Típica construção das fazendas de café paulista, a casa sede tem um traçado em éle, com a parte da frente assobradada e porões no nível do chão. Situada no que hoje é o campus da USP de Ribeirão Preto, a fazenda produzia milhares de sacas de café. E ainda que utilizasse mão de obra escrava, contou com uma administração bastante avançada, com a importação de máquinas modernas de beneficiamento e até a instalação de luz elétrica a partir de 1833.

Em 1890, a Monte Alegre é vendida para Francisco Schmidt, um imigrante alemão que aqui fez fortuna e foi considerado um dos “reis do café”. No auge do poder, ele chegou a pos­suir 62 propriedades (22.461 hectares), onde 7.361 colonos cultivavam mais de 16 milhões de pés de café. Em 1913, Fran­cisco Schmidt já era o maior produtor do Brasil.

 Na Monte Alegre, avarandou toda a sede, onde viveu com a família, construiu várias edificações como o belvedere, os jardins e casas para os trabalhadores e ampliou, junto com outros fazendeiros, os ramais da Estrada de Ferro da Mogiana, que então chegava às suas terras e facilitava o escoamento do produto até o porto de Santos e dali para o exterior.

Ali instalou também um pequeno engenho de açúcar e cunhou uma moeda própria que circulava inclusive na cidade. Mas o declínio do mercado cafeeiro, e a quebra da Bolsa de Nova York em 1929, levaram os filhos herdeiros de Schmidt  a venderem  aos poucos milhares de pés de café até passarem a fazenda para outro proprietário, na década de 30.

Em 1942, o governo do Estado desapropria a fazenda e monta em suas terras a Escola Prática de Agricultura, onde ergue várias construções, e mantém a sede original para utilização da escola.

Nesse período, o memorialista Plínio Travassos dos Santos já vinha desenvolvendo um minucioso trabalho de resgate da memória da elite cafeeira da cidade, com apoio da prefeitura e de vários cafeicultores.

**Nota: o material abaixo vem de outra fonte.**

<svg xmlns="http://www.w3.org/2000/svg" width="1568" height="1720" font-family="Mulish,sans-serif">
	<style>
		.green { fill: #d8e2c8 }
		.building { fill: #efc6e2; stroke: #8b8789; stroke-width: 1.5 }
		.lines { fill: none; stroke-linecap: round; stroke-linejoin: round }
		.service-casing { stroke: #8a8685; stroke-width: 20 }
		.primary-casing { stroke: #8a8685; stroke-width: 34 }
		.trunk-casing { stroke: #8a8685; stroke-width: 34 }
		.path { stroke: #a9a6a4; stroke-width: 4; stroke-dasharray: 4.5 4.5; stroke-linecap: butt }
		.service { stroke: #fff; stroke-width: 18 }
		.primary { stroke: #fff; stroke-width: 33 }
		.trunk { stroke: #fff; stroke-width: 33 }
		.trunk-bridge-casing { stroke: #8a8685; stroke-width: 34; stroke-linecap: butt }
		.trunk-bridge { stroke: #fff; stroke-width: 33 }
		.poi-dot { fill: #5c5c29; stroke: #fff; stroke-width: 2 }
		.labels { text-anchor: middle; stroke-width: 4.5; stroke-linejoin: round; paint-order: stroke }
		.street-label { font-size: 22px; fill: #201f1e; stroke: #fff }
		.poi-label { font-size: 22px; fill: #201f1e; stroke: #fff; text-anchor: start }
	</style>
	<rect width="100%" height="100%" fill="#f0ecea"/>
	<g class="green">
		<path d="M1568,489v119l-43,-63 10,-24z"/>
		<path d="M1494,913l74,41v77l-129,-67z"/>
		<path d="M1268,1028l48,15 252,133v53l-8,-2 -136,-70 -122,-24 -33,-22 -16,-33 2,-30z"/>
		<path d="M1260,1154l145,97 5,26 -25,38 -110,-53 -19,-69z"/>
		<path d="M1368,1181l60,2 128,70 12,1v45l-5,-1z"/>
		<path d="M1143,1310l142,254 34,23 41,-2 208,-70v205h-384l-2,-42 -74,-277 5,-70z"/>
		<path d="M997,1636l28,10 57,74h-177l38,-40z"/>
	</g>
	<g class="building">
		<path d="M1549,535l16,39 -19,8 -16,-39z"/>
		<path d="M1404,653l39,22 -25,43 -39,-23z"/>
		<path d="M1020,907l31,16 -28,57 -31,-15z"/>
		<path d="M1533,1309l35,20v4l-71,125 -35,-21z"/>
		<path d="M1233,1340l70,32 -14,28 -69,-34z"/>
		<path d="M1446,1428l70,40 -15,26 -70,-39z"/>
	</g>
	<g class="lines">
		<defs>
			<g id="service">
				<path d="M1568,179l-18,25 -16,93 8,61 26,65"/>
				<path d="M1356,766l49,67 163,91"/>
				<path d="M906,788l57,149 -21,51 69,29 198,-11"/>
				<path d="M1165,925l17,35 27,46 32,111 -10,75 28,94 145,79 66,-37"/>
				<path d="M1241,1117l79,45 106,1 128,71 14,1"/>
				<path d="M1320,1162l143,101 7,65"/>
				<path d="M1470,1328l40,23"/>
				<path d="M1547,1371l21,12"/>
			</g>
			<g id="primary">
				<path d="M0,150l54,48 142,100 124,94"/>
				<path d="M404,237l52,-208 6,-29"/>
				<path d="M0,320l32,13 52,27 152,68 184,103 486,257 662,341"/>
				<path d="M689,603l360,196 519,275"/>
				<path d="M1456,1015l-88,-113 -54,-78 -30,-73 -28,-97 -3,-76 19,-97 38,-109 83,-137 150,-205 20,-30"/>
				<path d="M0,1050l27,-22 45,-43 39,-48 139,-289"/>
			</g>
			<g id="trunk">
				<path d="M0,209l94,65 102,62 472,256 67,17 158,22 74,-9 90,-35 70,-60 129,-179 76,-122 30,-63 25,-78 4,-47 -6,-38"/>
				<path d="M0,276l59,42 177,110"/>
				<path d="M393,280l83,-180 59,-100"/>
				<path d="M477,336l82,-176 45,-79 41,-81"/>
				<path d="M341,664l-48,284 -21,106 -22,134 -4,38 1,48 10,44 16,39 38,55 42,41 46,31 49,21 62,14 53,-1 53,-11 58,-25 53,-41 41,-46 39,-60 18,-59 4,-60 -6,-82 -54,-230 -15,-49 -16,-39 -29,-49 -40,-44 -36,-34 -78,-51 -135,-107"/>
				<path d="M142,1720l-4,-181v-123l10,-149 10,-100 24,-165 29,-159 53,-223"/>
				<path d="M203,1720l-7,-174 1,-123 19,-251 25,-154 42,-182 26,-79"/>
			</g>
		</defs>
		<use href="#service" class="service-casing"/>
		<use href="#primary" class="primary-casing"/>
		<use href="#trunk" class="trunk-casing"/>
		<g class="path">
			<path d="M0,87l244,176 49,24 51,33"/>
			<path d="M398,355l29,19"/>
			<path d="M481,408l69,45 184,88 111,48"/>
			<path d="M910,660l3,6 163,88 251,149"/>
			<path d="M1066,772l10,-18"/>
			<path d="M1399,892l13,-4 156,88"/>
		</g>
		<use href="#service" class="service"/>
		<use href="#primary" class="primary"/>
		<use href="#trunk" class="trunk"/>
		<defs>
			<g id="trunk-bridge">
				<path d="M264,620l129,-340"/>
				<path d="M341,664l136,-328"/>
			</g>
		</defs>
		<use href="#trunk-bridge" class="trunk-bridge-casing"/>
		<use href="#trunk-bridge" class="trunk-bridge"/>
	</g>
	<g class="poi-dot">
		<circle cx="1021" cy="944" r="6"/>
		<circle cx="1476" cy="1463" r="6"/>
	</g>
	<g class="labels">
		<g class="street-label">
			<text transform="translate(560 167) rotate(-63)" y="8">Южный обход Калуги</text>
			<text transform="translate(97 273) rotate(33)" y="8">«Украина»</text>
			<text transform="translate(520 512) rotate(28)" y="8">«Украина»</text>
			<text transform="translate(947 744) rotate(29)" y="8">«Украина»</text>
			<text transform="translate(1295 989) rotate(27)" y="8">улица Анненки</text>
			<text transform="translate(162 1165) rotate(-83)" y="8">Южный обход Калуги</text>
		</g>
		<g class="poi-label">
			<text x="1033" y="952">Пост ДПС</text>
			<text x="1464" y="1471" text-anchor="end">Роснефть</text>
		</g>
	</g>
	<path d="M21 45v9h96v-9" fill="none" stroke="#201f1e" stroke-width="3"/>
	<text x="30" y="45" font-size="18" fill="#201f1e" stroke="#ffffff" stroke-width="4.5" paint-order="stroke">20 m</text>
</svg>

Na década de 50, uma lei municipal desmembra o terreno da casa e seu entorno do resto da fazenda, que é doada à Faculdade de Medicina da USP, inaugurada em 1951 e até então ocupando um prédio na cidade. No mesmo ano, Plínio, numa iniciativa conjunta com a prefeitura e cafeicultores da região, instala o Museu na sede da Monte Alegre com o rico acervo que havia reunido. Através de compras e doações, reúne mobiliário, objetos, documentos históricos, livros, artefatos culturais, coleções etnográficas, fotografias e obras de arte como esculturas e pinturas, entre elas obras de Victor Brecheret, Bernardelli, José Pereira Barreto e Colette Pujol .

Além disso, normatiza o levantamento de material e documentos, identificação, restauração e conservação de todo o acervo. A partir daí, durante 65 anos, Ribeirão teve um local de preservação e divulgação da memória do auge da sua história.